> **Exercise aim**: Faithfully repeat all of the records, as they are written below.

> **Data records**:
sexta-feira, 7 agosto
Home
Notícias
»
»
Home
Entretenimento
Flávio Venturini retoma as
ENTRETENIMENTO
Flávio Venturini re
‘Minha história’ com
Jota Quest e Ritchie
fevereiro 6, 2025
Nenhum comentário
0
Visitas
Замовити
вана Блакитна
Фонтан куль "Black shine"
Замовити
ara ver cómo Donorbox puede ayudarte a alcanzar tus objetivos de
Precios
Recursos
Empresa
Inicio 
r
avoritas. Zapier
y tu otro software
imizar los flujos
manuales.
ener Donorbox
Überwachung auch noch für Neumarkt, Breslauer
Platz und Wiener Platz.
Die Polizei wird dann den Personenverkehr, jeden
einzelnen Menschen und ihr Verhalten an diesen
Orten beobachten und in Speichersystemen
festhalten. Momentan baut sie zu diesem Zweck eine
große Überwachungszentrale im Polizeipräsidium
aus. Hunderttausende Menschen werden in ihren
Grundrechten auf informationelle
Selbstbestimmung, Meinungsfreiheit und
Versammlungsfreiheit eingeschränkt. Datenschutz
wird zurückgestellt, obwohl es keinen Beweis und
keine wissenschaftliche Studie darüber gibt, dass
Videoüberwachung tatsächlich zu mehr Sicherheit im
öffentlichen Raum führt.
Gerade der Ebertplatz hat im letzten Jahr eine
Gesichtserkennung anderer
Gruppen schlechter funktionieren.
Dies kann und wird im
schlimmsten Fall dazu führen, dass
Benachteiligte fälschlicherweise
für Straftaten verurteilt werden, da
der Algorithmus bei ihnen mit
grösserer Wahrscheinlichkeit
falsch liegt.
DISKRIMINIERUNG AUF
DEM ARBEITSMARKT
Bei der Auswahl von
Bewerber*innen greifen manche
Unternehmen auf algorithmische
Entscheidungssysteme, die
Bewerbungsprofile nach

> **Your response**:
sexta-feira, 7 agosto
Home
Notícias
»
»
Home
Entretenimento
Flávio Venturini retoma as
ENTRETENIMENTO
Flávio Venturini re
‘Minha história’ com
Jota Quest e Ritchie
fevereiro 6, 2025
Nenhum comentário
0
Visitas
Замовити
вана Блакитна
Фонтан куль "Black shine"
Замовити
ara ver cómo Donorbox puede ayudarte a alcanzar tus objetivos de
Precios
Recursos
Empresa
Inicio 
r
avoritas. Zapier
y tu otro software
imizar los flujos
manuales.
ener Donorbox
Überwachung auch noch für Neumarkt, Breslauer
Platz und Wiener Platz.
Die Polizei wird dann den Personenverkehr, jeden
einzelnen Menschen und ihr Verhalten an diesen
Orten beobachten und in Speichersystemen
festhalten. Momentan baut sie zu diesem Zweck eine
große Überwachungszentrale im Polizeipräsidium
aus. Hunderttausende Menschen werden in ihren
Grundrechten auf informationelle
Selbstbestimmung, Meinungsfreiheit und
Versammlungsfreiheit eingeschränkt. Datenschutz
wird zurückgestellt, obwohl es keinen Beweis und
keine wissenschaftliche Studie darüber gibt, dass
Videoüberwachung tatsächlich zu mehr Sicherheit im
öffentlichen Raum führt.
Gerade der Ebertplatz hat im letzten Jahr eine
Gesichtserkennung anderer
Gruppen schlechter funktionieren.
Dies kann und wird im
schlimmsten Fall dazu führen, dass
Benachteiligte fälschlicherweise
für Straftaten verurteilt werden, da
der Algorithmus bei ihnen mit
grösserer Wahrscheinlichkeit
falsch liegt.
DISKRIMINIERUNG AUF
DEM ARBEITSMARKT
Bei der Auswahl von
Bewerber*innen greifen manche
Unternehmen auf algorithmische
Entscheidungssysteme, die
Bewerbungsprofile nach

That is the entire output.